Copy the news article below on PJM's capacity market proposal word for word, from the byline through its last sentence.

--- QUOTED PASSAGE Enclosed Below ---

By Rory D. Sweeney
VALLEY FORGE, Pa. — If FERC hoped to receive a consensus proposal from PJM stakeholders on how to revise the RTO’s capacity market, it may be disappointed.
PJM staff unveiled a new proposal at a special session of the Markets and Reliability Committee on Wednesday and were careful to differentiate it from the fixed resource requirement (FRR) FERC suggested in its rejection of the RTO’s previous “jump ball” proposal. (See FERC Orders PJM Capacity Market Revamp.)
The RTO calls the proposed construct the Resource-specific Carve Out, or ReCO, because it would start with a subsidized generation resource exiting the capacity market with a corresponding amount of load rather than the FRR’s inverse situation of a designated amount of load exiting the capacity market with a corresponding resource.
The same three FERC staff members who attended PJM’s last meeting on the issue returned on Wednesday. At the previous meeting, the RTO provided a general overview of its plan and offered representatives of four other proposals time to outline their approaches. (See PJM Stakeholders Search for Capacity Rules FERC Will OK.)
FERC staff are uninvolved in the commission’s decision on the topic and were only there to offer insight.
Whether PJM accepts it is another question.
Matthew Estes, a FERC attorney, advised consolidating the different aspects of several FRR-like proposals, including PJM’s, into a single filing. He highlighted proposals developed by Exelon and a coalition of environmental organizations.

--- End of Enclosed QUOTED PASSAGE ---
--- SOURCE INFORMATION Enclosed Below ---

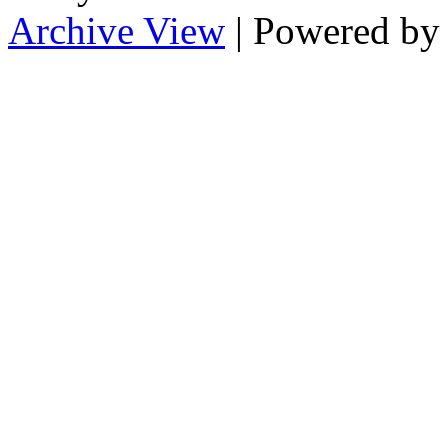
Archive View
| Powered b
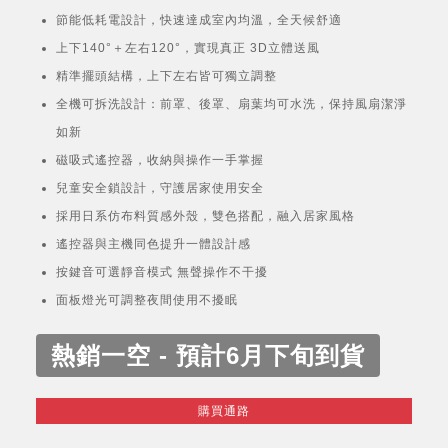
節能低耗電設計，快速達成室內均溫，全天候舒適
上下140°＋左右120°，實現真正 3D立體送風
精準擺頭結構，上下左右皆可獨立調整
全機可拆洗設計：前罩、後罩、扇葉均可水洗，保持風扇潔淨
如新
磁吸式遙控器，收納與操作一手掌握
兒童安全鎖設計，守護居家使用安全
採用日系仿布料質感外殼，雙色搭配，融入居家風格
遙控器與主機同色提升一體設計感
按鍵音可選靜音模式 無聲操作不干擾
面板燈光可調整夜間使用不擾眠
熱銷一空 - 預計6月下旬到貨
購買通路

--- End of Enclosed SOURCE INFORMATION ---

◆ SOLUTION TO THIS EXERCISE:
By Rory D. Sweeney
VALLEY FORGE, Pa. — If FERC hoped to receive a consensus proposal from PJM stakeholders on how to revise the RTO’s capacity market, it may be disappointed.
PJM staff unveiled a new proposal at a special session of the Markets and Reliability Committee on Wednesday and were careful to differentiate it from the fixed resource requirement (FRR) FERC suggested in its rejection of the RTO’s previous “jump ball” proposal. (See FERC Orders PJM Capacity Market Revamp.)
The RTO calls the proposed construct the Resource-specific Carve Out, or ReCO, because it would start with a subsidized generation resource exiting the capacity market with a corresponding amount of load rather than the FRR’s inverse situation of a designated amount of load exiting the capacity market with a corresponding resource.
The same three FERC staff members who attended PJM’s last meeting on the issue returned on Wednesday. At the previous meeting, the RTO provided a general overview of its plan and offered representatives of four other proposals time to outline their approaches. (See PJM Stakeholders Search for Capacity Rules FERC Will OK.)
FERC staff are uninvolved in the commission’s decision on the topic and were only there to offer insight.
Whether PJM accepts it is another question.
Matthew Estes, a FERC attorney, advised consolidating the different aspects of several FRR-like proposals, including PJM’s, into a single filing. He highlighted proposals developed by Exelon and a coalition of environmental organizations.